赤裸裸的原始胴体,有如一座即将爆发的火山。
彭阿姐突地赤裸裸的站起来,娇羞含怯的嗔骂:「坏人…大坏人…」小甘这一生,何曾这样见过赤裸裸的女人,原始的兽性一发不可收拾,他猛然把个彭阿姐抱住,他的嘴唇张得大大的对着小穴穴吃起来了。
彭阿姐全身颤抖,浪声大叫。
「小甘…哎喂…哎喂…坏人…我受不了了…快…呀呀呀…放手…要玩…哎唷喂呀…到床上…呀…」於是小甘松手,彭阿姐已跑到床上躺着,娇嗲带嗔的叫着。
「来…上床来…小甘…脱衣…」那胴体,雪白如霜又窈窕玲珑。
那阴阜像座原始森林,在茂密又如丝如绒的阴毛覆盖下,高高耸立的,巍巍颤颤的,是如此的惊心动魄。
那对碗大的乳房,白馥馥的…小甘看得眼球就要从眼眶里滚出来了。
他急忙的起身。
急如星火的脱光了衣服。
然後往床上扑去,一下子就把彭阿姐那如白玉雕成的胴体死紧的搂抱着,全身只是发抖。
他太紧张,也太刺激了。
彭阿姐是大风大浪的过来人,知道小孩子不懂事,自动把那两片灼热的香唇贴上了小甘的双唇,香舌也伸入小甘的口中。
小甘吻的晕头转向。
彭阿姐小穴穴的淫水,已经津津而流出…她的玉手握着小甘大肉柱,颤声娇叫:「小甘,插下去,快…我受不了…快插呀…」经过彭阿姐的指点,小甘才想起,快把大鸡巴插进小穴穴口,此时不插,更待何时,机会稍纵即逝。
他用力的压下臀部。
响起了一声像垂死前挣扎的惨叫:「呀…」彭阿姐娇躯痉挛,突然双手双脚卷起,把小甘抱住挟住,娇躯拚命的发抖,颤抖呻吟。

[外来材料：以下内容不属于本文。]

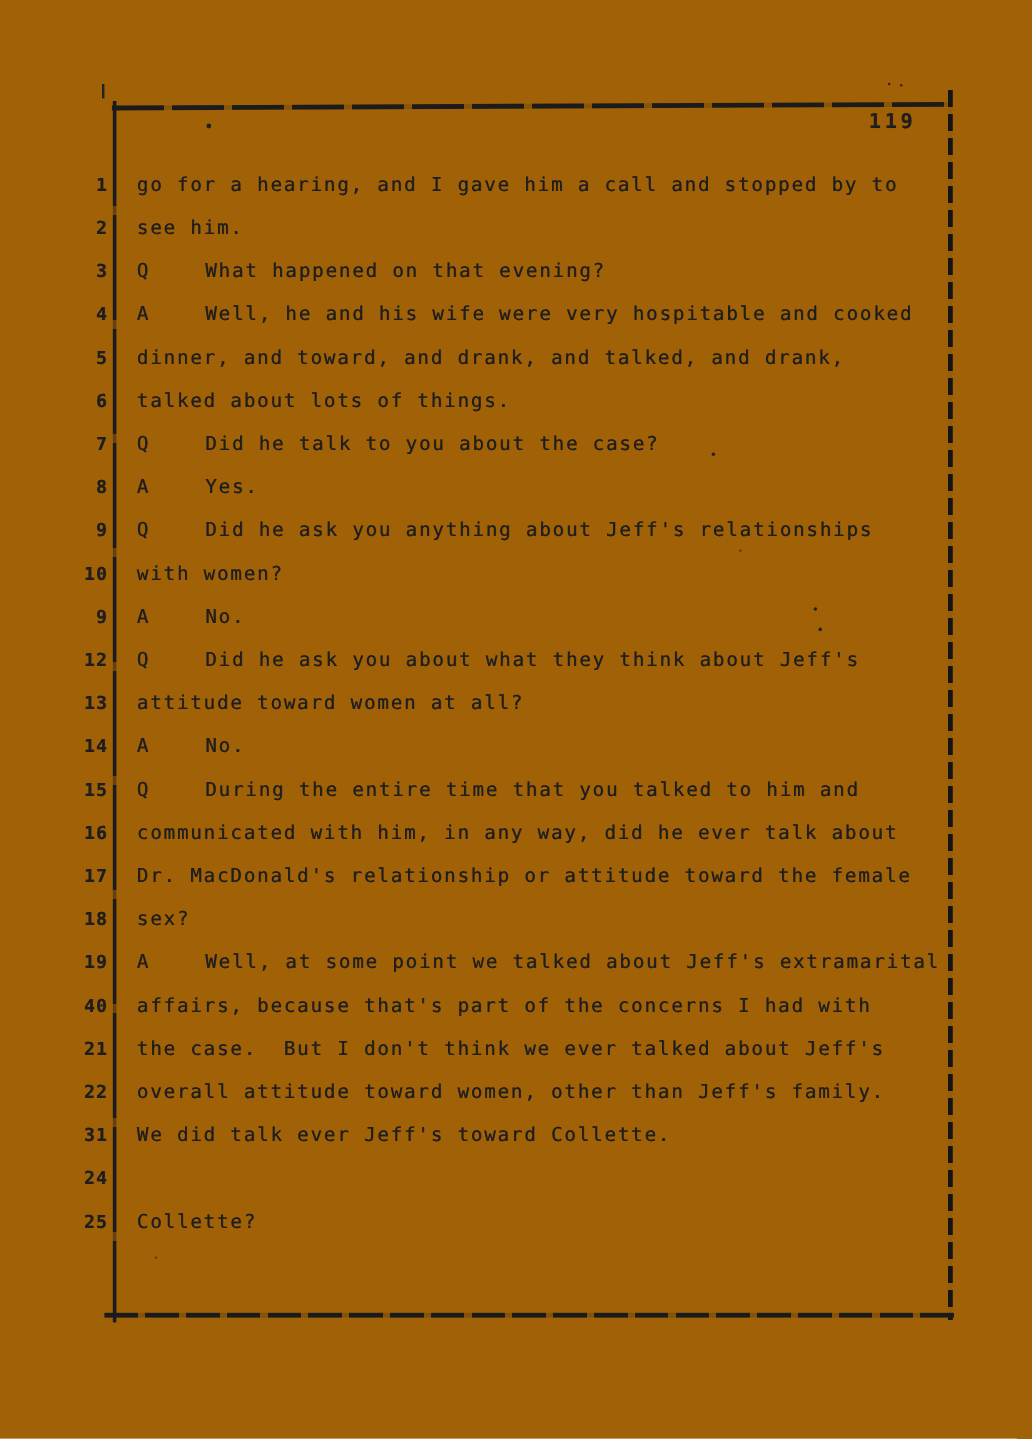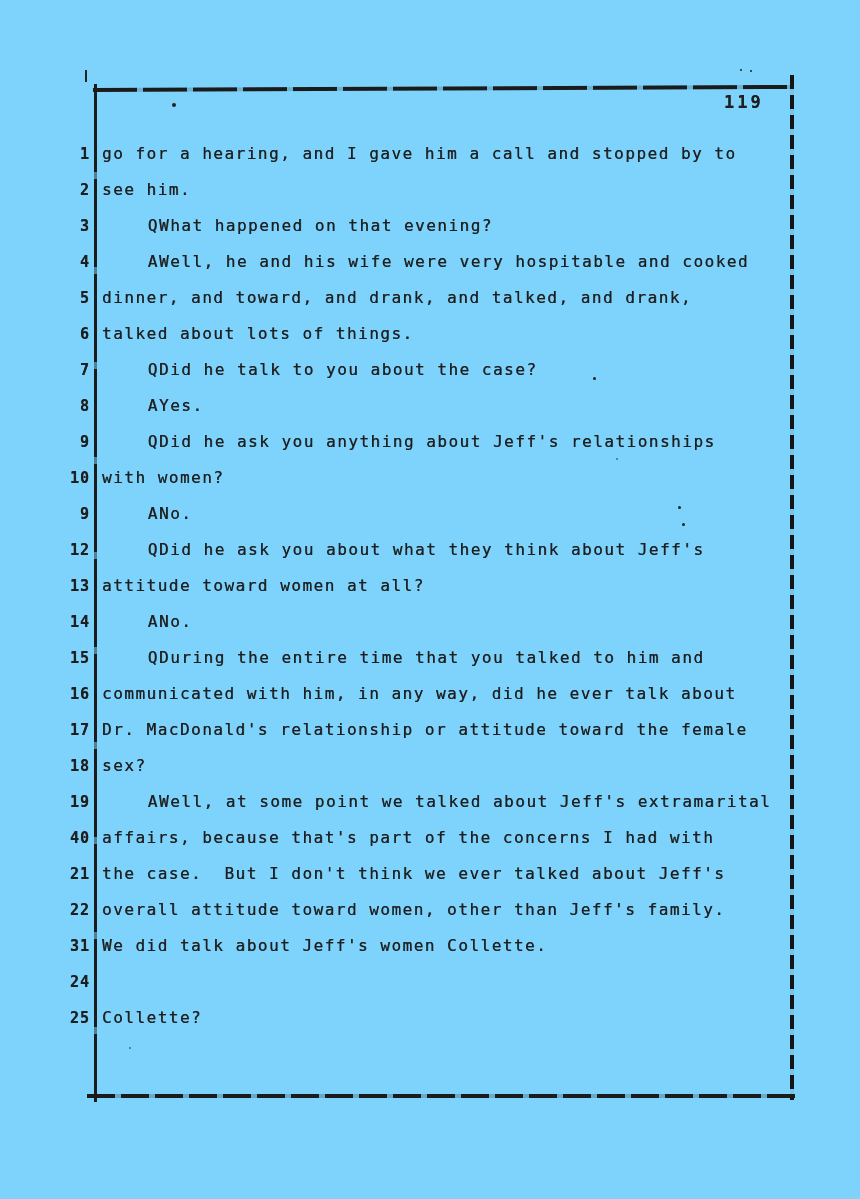--- a/index.html
+++ b/index.html
@@ -12,7 +12,7 @@
     position: relative;
     width: 860px;
     height: 1199px;
-    background: #7dd3fc;
+    background: #a16207;
     overflow: hidden;
     font-family: "DejaVu Sans Mono", "Liberation Mono", monospace;
     color: #1e1e1e;

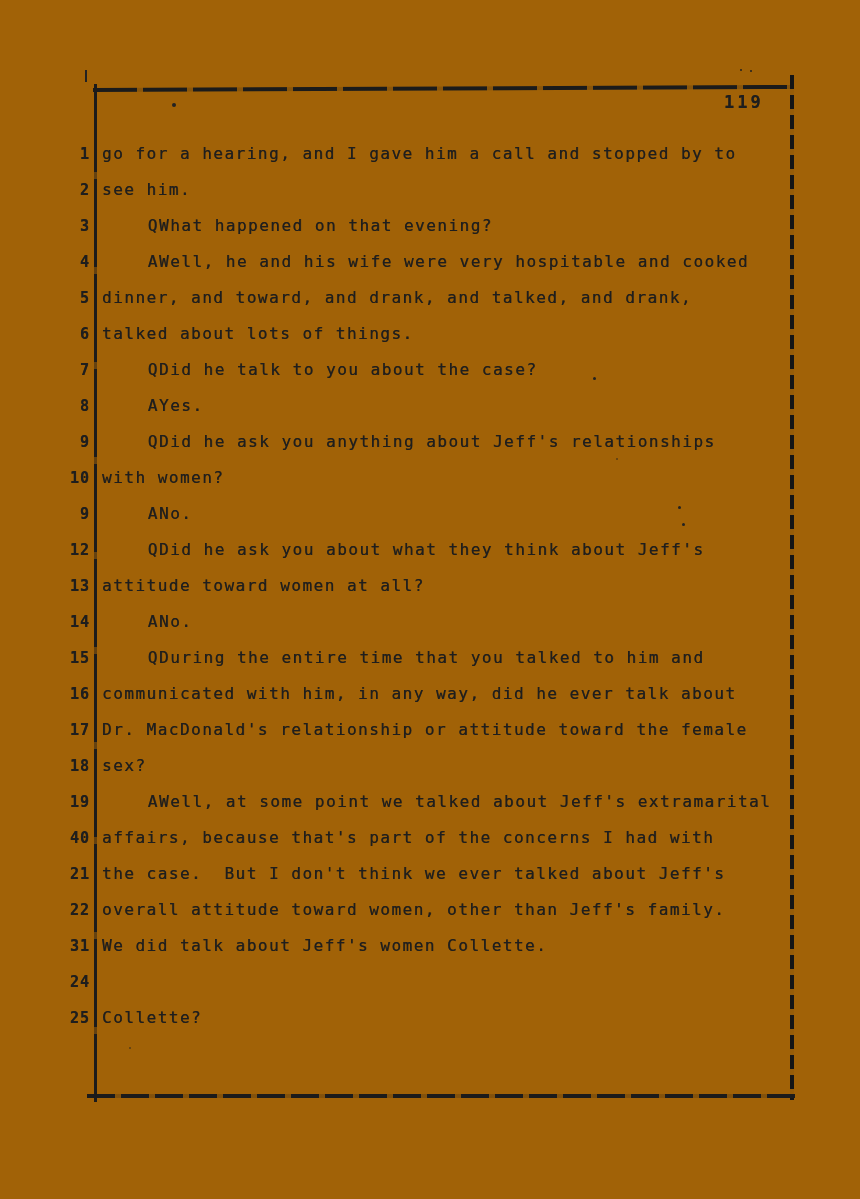--- a/index.html
+++ b/index.html
@@ -80,9 +80,8 @@
     letter-spacing: 1px;
   }
   .content {
-    margin-left: 12px;
+    margin-left: 24px;
     white-space: pre;
-    text-align: right;
   }
   .speaker {
     display: inline-block;

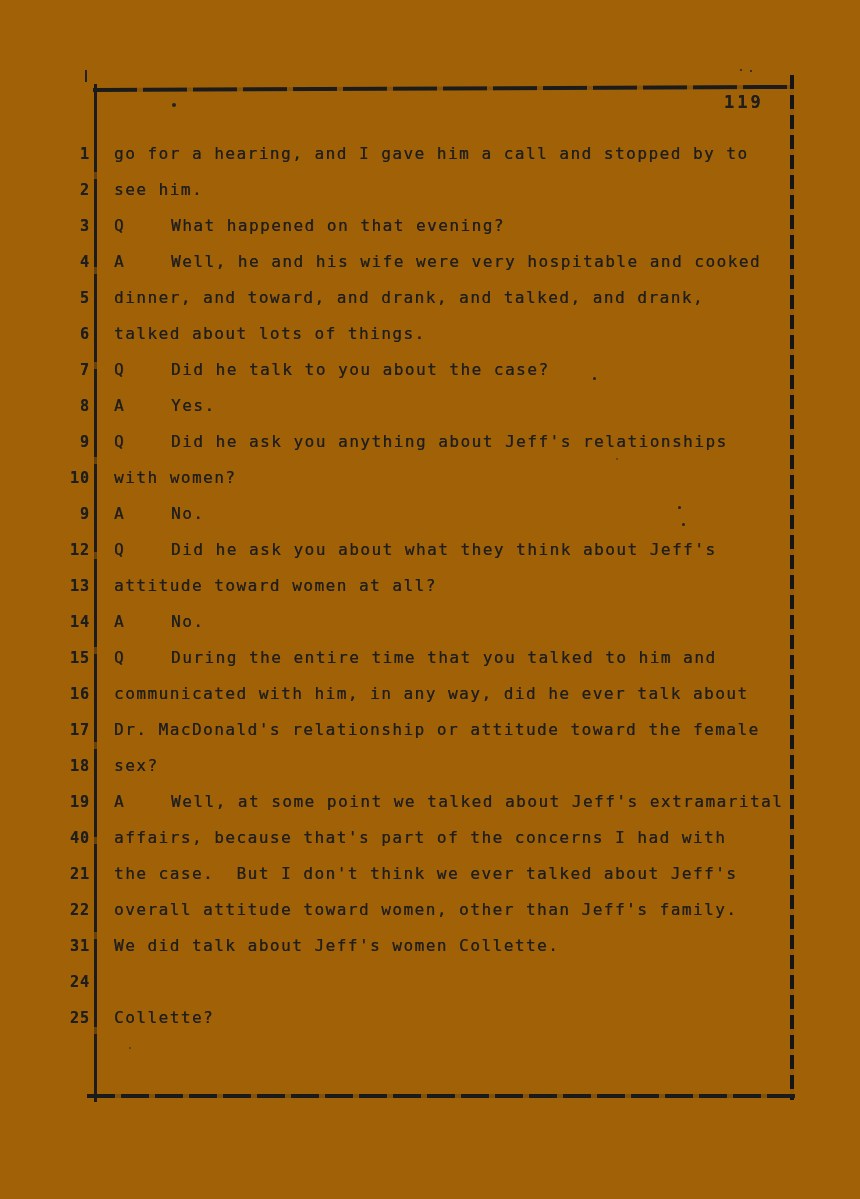--- a/index.html
+++ b/index.html
@@ -229,7 +229,7 @@
 
   <div class="row">
     <span class="num">31</span>
-    <span class="content"><span class="text">We did talk about Jeff's women Collette.</span></span>
+    <span class="content"><span class="text">We did talk ever Jeff's toward Collette.</span></span>
   </div>
 
   <div class="row">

「哎唷喂呀…我要死了…小甘亲哥哥…亲妹妹好痛…小穴穴要裂开了…好痛…」小甘初经人道惊住了。
看彭阿姐双眼翻起死鱼目,樱唇哆嗦,粉脸儿泪水直流,他有些害怕了,万一真的奸死彭阿姐,可是人命关天的。
小甘发抖的问:「彭阿姐,很痛吗?」「痛死了…哎唷喂…小甘亲哥哥呀…亲妹妹要痛死…要舒服死了…呀呀…」小甘现在才发觉,他的大难巴,才不过把一个龟头塞进去而已,其他的还留在外面。
但这样已感到相当舒服了。在又紧又暖的小穴穴里,那是一种非常美好的享受,比什麽享受都美妙。
彭阿姐猛摇臀部,淫荡的呻吟。
「亲哥哥…快了…快插快动了…哎哎…我叫你亲爸爸了…快插了…亲爸爸…快了…」「插死了怎麽办?」「哎唷喂…快插了…不会死的…亲爸爸…亲女儿求求你快插快动了…哎呀…快了…亲女儿要发疯了…哎唷…喂…我受不了…小穴穴要痒死了…」她拚死拚活的扭动着屁股,像五十马力的马达一样的快。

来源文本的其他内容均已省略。